Emily blinked, staring down at it. They’d struck a bargain. She had five days to decide whether she was going to marry this man or not. At the end of it, if she said no, he would doubtlessly expose her as Anon, or forceherto exposeherself.

I can do it. I can weather the scandal. I’m braver than I think I am. Or perhaps I’ll simply force myself to be brave. Is that not what bravery is, anyway? Forcing oneself to do something while one is terrified?

She breathed in deeply and took his hand. His palm was rough and warm against hers, his long fingers curling over the back of her knuckles. She’d expected him to squeeze, like in a proper handshake, but he only held her hand as if he were holding something delicate.

“We have a deal, Miss Belmont,” he murmured. “I shall do my best to speed up your decision. Five nights from now, we shall meet and discuss your decision—and the consequences.”

Consequences. What a reassuring word.

Emily wrenched her hand back.

“Very well,” she snapped. “But you’d better not hire any actors to pretend to be Anon, or else I shall kill you myself.”

He turned away, but he didn’t manage to hide a grin. “Agreed, Miss Belmont. Agreed.”

CHAPTER6

FIVE NIGHTS TO HER DECISION

“Ow! It is not going to fit, Anna!” Daphne complained. “Ouch! You poked me with that pin or purpose.”

“Well, perhaps I wouldn’t have to if you stopped wriggling,” Anna shot back.

Emily smothered a smile.

They were gathered in Beatrice’s huge, fine bedroom. Privately, Emily did not think she’d like to sleep in such a large space. There would be shadows everywhere. She much preferred her small, cozy bedroom back home.
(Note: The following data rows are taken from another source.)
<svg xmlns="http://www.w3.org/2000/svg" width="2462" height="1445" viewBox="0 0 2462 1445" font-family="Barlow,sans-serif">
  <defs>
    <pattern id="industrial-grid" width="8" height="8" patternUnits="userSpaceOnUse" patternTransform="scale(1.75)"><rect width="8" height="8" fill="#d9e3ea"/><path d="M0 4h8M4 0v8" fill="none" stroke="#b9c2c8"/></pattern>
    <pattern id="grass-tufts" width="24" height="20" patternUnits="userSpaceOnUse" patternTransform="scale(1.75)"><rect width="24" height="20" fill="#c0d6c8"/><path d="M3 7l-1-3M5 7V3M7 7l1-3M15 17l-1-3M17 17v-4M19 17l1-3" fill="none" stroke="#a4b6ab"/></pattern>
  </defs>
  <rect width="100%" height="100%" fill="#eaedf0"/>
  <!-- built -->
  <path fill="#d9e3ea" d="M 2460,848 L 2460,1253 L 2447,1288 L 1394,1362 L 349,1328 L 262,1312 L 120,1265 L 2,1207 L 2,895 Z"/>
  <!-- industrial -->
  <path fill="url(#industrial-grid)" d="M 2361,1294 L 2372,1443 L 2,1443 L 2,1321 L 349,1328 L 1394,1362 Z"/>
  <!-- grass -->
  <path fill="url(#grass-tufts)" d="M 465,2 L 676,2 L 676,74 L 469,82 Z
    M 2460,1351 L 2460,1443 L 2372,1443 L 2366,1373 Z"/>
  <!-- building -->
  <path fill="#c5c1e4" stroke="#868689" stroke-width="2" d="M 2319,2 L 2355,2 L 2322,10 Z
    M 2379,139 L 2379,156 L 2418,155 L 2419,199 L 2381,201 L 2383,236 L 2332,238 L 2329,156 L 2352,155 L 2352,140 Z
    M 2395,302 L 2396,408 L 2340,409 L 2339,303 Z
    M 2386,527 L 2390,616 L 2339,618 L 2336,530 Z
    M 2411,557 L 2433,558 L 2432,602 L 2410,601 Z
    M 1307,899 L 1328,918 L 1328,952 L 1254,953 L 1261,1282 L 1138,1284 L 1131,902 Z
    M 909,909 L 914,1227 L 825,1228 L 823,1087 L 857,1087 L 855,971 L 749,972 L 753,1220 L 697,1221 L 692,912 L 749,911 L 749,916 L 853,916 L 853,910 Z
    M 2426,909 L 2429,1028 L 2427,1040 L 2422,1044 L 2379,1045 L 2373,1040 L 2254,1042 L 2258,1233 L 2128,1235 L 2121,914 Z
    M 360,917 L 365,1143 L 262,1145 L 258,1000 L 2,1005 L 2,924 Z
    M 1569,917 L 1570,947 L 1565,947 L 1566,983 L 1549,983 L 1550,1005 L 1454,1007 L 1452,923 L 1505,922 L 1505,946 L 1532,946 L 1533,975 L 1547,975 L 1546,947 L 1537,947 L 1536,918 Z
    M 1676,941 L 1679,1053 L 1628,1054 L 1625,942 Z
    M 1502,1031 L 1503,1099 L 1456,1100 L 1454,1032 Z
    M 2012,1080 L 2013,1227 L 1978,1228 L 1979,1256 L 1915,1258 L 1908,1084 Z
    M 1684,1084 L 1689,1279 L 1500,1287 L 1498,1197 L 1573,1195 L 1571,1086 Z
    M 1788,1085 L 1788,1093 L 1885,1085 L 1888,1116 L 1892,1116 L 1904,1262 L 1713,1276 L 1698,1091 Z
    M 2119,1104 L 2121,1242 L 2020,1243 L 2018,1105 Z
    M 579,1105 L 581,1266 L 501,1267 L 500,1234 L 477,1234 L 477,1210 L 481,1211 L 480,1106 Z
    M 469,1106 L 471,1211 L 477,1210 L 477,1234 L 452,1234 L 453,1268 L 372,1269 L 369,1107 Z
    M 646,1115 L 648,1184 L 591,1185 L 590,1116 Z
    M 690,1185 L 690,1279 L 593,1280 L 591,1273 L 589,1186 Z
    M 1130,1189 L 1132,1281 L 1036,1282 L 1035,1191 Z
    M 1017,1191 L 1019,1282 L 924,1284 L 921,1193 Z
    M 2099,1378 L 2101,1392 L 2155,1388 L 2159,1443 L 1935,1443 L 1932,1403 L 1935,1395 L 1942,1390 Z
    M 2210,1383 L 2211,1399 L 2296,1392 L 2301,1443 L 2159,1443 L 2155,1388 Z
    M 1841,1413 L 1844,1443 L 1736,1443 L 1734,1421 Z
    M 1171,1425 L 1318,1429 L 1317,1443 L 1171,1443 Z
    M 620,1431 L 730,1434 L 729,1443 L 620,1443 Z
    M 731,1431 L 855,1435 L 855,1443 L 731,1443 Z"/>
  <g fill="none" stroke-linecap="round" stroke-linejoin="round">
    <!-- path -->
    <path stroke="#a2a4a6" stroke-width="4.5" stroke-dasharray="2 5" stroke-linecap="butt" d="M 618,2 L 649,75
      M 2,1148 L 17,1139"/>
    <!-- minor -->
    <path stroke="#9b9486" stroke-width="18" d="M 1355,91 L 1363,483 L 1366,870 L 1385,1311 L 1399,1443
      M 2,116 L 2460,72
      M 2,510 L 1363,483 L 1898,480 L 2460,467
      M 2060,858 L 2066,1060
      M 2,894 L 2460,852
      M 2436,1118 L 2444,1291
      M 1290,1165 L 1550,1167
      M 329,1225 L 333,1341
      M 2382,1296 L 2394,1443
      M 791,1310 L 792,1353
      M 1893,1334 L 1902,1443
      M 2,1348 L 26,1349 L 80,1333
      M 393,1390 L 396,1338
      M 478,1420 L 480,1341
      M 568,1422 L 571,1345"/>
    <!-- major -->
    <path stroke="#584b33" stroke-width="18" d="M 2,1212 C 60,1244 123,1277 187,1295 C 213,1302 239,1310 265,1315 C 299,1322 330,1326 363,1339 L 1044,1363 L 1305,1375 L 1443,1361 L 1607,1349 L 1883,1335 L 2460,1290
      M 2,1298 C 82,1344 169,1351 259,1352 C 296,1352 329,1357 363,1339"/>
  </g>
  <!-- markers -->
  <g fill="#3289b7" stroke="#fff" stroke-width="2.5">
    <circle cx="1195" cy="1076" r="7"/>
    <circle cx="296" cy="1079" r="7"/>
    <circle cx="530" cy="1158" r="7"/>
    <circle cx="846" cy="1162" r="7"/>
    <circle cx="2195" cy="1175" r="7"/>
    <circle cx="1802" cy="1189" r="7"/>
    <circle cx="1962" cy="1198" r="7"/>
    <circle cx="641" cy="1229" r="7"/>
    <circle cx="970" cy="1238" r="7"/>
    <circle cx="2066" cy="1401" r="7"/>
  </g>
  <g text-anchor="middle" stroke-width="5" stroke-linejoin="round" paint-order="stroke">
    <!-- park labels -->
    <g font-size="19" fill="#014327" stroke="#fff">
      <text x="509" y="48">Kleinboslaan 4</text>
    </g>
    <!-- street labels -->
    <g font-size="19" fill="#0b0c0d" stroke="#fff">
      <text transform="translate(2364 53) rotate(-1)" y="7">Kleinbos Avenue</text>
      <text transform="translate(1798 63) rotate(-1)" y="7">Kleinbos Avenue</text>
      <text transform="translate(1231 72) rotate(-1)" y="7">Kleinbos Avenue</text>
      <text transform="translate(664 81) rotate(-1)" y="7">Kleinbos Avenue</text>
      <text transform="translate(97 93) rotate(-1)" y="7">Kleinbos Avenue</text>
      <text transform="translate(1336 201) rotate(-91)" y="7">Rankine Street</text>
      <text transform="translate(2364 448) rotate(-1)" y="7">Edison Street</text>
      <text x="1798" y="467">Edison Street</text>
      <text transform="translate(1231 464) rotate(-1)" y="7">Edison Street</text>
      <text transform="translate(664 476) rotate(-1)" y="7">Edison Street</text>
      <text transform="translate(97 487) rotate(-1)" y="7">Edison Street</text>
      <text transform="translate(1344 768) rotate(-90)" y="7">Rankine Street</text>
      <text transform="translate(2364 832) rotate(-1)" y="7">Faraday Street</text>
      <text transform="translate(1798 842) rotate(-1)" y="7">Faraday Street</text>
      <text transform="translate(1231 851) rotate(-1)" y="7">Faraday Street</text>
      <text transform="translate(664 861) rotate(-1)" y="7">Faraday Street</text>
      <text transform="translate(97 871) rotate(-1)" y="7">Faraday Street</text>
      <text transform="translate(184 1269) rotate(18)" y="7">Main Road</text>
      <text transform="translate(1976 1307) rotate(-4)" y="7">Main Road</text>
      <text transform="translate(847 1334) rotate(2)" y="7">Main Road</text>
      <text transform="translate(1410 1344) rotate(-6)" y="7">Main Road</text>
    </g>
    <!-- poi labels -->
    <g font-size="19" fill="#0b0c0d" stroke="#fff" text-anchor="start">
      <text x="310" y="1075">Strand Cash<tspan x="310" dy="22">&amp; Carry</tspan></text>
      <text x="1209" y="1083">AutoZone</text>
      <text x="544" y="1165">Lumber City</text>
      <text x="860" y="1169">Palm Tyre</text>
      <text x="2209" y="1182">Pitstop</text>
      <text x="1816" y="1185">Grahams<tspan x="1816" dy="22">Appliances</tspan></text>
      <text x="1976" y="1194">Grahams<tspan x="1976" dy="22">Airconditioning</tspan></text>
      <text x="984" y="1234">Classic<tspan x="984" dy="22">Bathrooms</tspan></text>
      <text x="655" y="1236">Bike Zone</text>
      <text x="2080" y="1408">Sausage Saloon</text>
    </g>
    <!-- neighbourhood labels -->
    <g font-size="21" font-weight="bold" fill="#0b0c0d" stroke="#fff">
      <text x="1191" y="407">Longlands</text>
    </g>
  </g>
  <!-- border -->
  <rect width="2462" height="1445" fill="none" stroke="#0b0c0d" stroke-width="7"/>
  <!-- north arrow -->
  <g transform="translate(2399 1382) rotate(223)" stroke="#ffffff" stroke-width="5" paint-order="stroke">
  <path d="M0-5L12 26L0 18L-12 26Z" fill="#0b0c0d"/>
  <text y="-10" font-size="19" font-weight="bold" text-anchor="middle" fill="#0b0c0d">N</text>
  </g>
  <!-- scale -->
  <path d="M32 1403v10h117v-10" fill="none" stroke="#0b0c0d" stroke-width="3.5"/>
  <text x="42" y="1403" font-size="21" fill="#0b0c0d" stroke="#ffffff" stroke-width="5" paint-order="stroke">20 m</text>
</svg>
Beatrice and Stephen, the Duchess and Duke of Blackwood, were throwing a masquerade ball. It was a rather larger event than they had initially intended, it seemed, and half of London was invited.

Emily had intended to simply wear a mask—a black domino, probably—but her sisters disagreed. No, she would dress up.

“We’re all going as figures from Grecian and Roman mythology,” Beatrice had explained, “and you must join in, or you’ll look like the odd one out!”

Emily had a few snappy retorts to that, but she wisely kept them to herself. And now she found herself sitting on the floor of Beatrice’s bedroom, swathed in Grecian robes and wearing sandals that pinched her ankles, watching her sister get pinned into similar robes.

There was a little pedestal in front of the mirror, on which they’d all stood, one by one, and been sewn into their complicated costumes. Anna did the sewing, her brow furrowed and her mouth bristling with pins.

Emily remembered how skilled a seamstress Anna had been when they were younger. Anna had had to, for at some point they had no money for new clothes. Now, of course, the women could summon a veritable army of maids to carry out their instructions. Still, they seemed to prefer to do the work themselves.

“Stephen and I are dressing as Zeus and Hera,” Beatrice explained. “Stephen complained most heartily—apparently, Zeus is not a particularly pleasant Grecian god. But then none of them are, are they?—and so that’s that.”

“Theo wanted to be Poseidon, mostly because he has a trident he wants to wave around,” Anna chipped in, “which makes me Amphitrite.”

“I can’t help thinking that Daphne and I have our roles the wrong way round,” Emily remarked, finishing braiding a long strip of thin gold rope that she was supposed to tie the waist of her Grecian robes with. “She ought to be Aphrodite, and I will be Athena. Besides, they aren’t even sisters!”

“I’d like to be Athena. Look, I have a bronze owl figurine I shall carry around with me,” Daphne responded, turning this way and that in front of the long mirror.

Anna took the pins out of her mouth before she spoke. “You’ll make a perfect Aphrodite, Emily.”

“Aphrodite doesn’t wear spectacles,” Emily muttered.

“Yes, and you weren’t born from sea foam. It’s just a bit of fun,” Anna admonished. “There, Daphne, you’re done. What do you think?”

Daphne pursed her lips, inspecting herself. The robes, which looked so very simple on the figures in paintings and statues, were harder to put together than one might have thought. Still, the freedom was pleasant. Emily did not miss her corset.

“I should have warned you before,” Beatrice spoke up, looking a little anxious, “but I invited the Duke of Clapton.”

Daphne spun around to glare at her. There was an ominous tearing sound, and Anna threw her hands up in despair.